• [TRY IT]: Scan the entries for "blockquote". Every line that holds it is to be copied.
(Beginning of INPUT DATA)
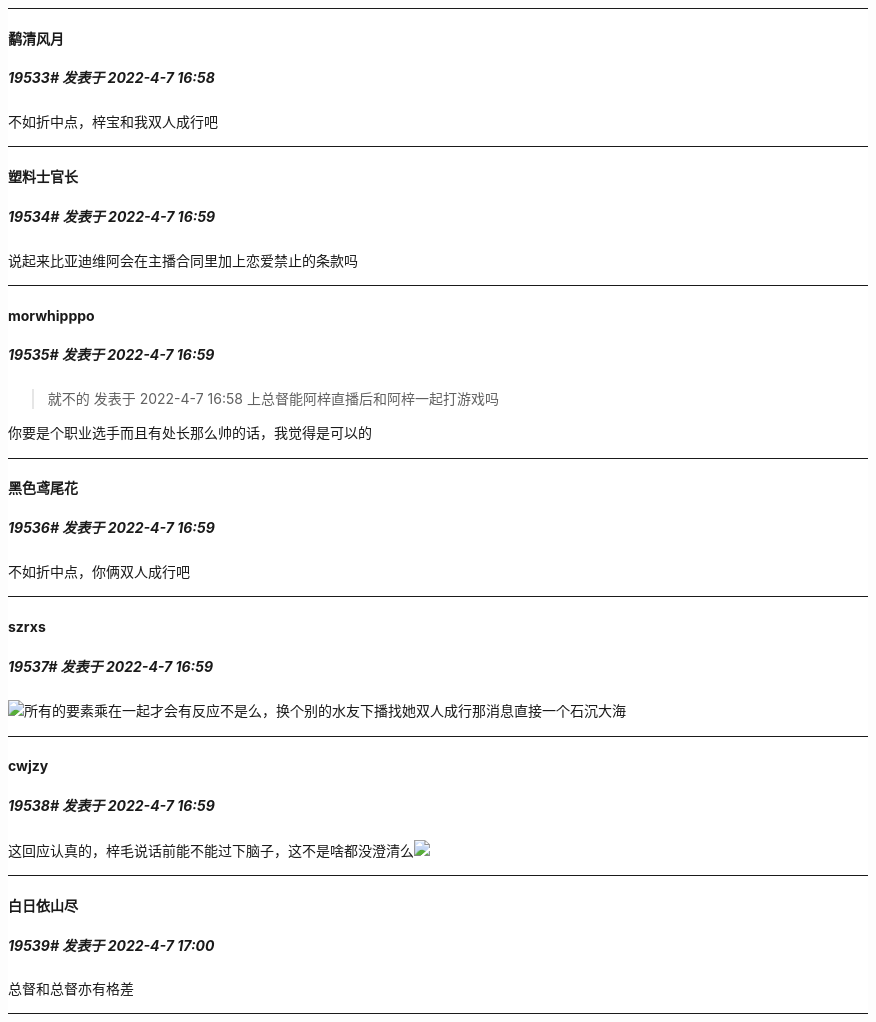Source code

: *****

####  鹬清风月  
##### 19533#       发表于 2022-4-7 16:58

不如折中点，梓宝和我双人成行吧

*****

####  塑料士官长  
##### 19534#       发表于 2022-4-7 16:59

说起来比亚迪维阿会在主播合同里加上恋爱禁止的条款吗

*****

####  morwhipppo  
##### 19535#       发表于 2022-4-7 16:59

<blockquote>就不的 发表于 2022-4-7 16:58
上总督能阿梓直播后和阿梓一起打游戏吗</blockquote>
你要是个职业选手而且有处长那么帅的话，我觉得是可以的

*****

####  黑色鸢尾花  
##### 19536#       发表于 2022-4-7 16:59

不如折中点，你俩双人成行吧

*****

####  szrxs  
##### 19537#       发表于 2022-4-7 16:59

<img src="https://static.saraba1st.com/image/smiley/face2017/047.png" referrerpolicy="no-referrer">所有的要素乘在一起才会有反应不是么，换个别的水友下播找她双人成行那消息直接一个石沉大海

*****

####  cwjzy  
##### 19538#       发表于 2022-4-7 16:59

这回应认真的，梓毛说话前能不能过下脑子，这不是啥都没澄清么<img src="https://static.saraba1st.com/image/smiley/face2017/001.png" referrerpolicy="no-referrer">

*****

####  白日依山尽  
##### 19539#       发表于 2022-4-7 17:00

总督和总督亦有格差



*****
(End of INPUT DATA)
• [RESULT OF THIS EXERCISE]:
<blockquote>就不的 发表于 2022-4-7 16:58
上总督能阿梓直播后和阿梓一起打游戏吗</blockquote>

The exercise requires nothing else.